新村 知子

 子どもの頃から猫が好きだった。猫の美しい姿、その優美な動きには、見るたびうっとりした。子どもの頃、家には猫がいたし、今でも実家にいる猫をなでて、心を安らかにさせてもらっている。それに対して、犬のほうはどうも苦手だった。吠える、咬む、はしゃぐ、とびつく、せわしない、うるさい、怖い。そういう訳で、犬を見ると、ついつい避けてしまう毎日であった。

 その私が、この夏、犬を飼うことになった。小6の娘にせがまれて数年、ずっと抵抗し続けていたのだが、娘もなかなか手ごわかった。毎日インターネットで犬の情報を出しては、「ほうら、可愛いでしょ!」「○○という犬がいいなあ、値段は○○円くらいだって!」「散歩の時には、こうするのがいいらしいよ・・・」などと言ってくる。一緒に出かけると、犬という犬、すべてを「かわいい!ね、ね、かわいいねえ!」と形容し、さらにその犬種や性質を説明しつづける。
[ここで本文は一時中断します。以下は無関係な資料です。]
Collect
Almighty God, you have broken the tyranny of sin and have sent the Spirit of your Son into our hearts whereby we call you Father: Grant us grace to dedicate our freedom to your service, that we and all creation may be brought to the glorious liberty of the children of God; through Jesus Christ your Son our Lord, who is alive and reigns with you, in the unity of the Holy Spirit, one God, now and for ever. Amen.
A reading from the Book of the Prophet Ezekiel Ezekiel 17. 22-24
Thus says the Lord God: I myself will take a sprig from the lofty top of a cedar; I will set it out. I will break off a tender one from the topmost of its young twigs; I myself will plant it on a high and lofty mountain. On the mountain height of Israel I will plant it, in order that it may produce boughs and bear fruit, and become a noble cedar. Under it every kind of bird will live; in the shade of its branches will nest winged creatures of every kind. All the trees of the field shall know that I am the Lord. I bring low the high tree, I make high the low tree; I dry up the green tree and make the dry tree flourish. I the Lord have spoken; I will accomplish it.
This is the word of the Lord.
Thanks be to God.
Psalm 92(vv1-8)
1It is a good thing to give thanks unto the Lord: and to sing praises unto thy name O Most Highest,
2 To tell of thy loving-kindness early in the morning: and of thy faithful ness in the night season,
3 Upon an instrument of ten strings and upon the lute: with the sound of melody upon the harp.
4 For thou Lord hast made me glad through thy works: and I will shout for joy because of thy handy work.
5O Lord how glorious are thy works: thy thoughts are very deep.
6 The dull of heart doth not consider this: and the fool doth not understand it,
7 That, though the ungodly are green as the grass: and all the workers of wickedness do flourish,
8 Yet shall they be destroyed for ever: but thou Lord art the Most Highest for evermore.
 そういう犬好きの娘を不憫に思い始め、こんなに好きなんだから、いつの日か飼ってやった方がいいのかなあ、と少しずつ心が揺れてきていた。「ちゃんとお父さんにも、犬が飼いたいこと、言っときなさいよ」と言っていた6月末日。「インターネットで調べに調べた結果、パピヨンという犬の種類に決めた」という娘に、「じゃあ、値段を調べなさい」という夫。「いいのかなあ・・」と思いつつ、ある週末、娘とペットショップへ価格リサーチに出かけた。そこにパピヨンと書かれた、耳が蝶々のように尖っている犬がいたので、「ほうら、いるじゃない。これ?」と指差したが、その時すでに娘は別の子犬から目がはなせなくなっていた。「パピヨン、ここにいるけど?」「それはもういい。この子がいい。絶対!」娘が指していたのは、生後1ヶ月半のシルバーのぶちのダックス。娘はこの犬に一目ぼれ。「え?今日買うつもり、全然なかったんだけど」という私に、「いやだ、絶対うちに連れて帰る」と娘。あまり気乗りのしていなかったお父さんにも携帯で連絡し、了解を取り、私も「いいのかなあ・・」と思いつつ、こうして犬との生活が突然始まったのであった。

 犬との生活を一言でいうなら、「とてもかわいい、だけどとても忙しい」。

 朝は、5時半に子犬に起こされ、昨日の疲れが残ったまま、寝ぼけまなこで、娘と二人でフラフラしながら散歩に出る。子犬はやる気まんまん、パワー全開である。うちの周りは坂が多く、ここを30分ほど、犬にリードを引かれながら(本当は反対であるべきなのだが)、頑張って歩く。

 トイレトレーニングには驚いた。猫は、基本的に砂のあるところでしか、トイレをしないので、子猫でもすぐにできるようになる。犬も、少ししつければできるのだろうと思っていた。しかし、犬は全然だめだった。(犬を飼ったことのある方には、常識だったらしいが。)それで困ってしまい、ネットで調べたり、犬を飼っている人に聞いて、またまた驚いた。何年経ってもトイレのできない犬が世の中にはたくさんいたのだ。そう、犬は、本当に真剣にしつけなければいけないペットだったのだ。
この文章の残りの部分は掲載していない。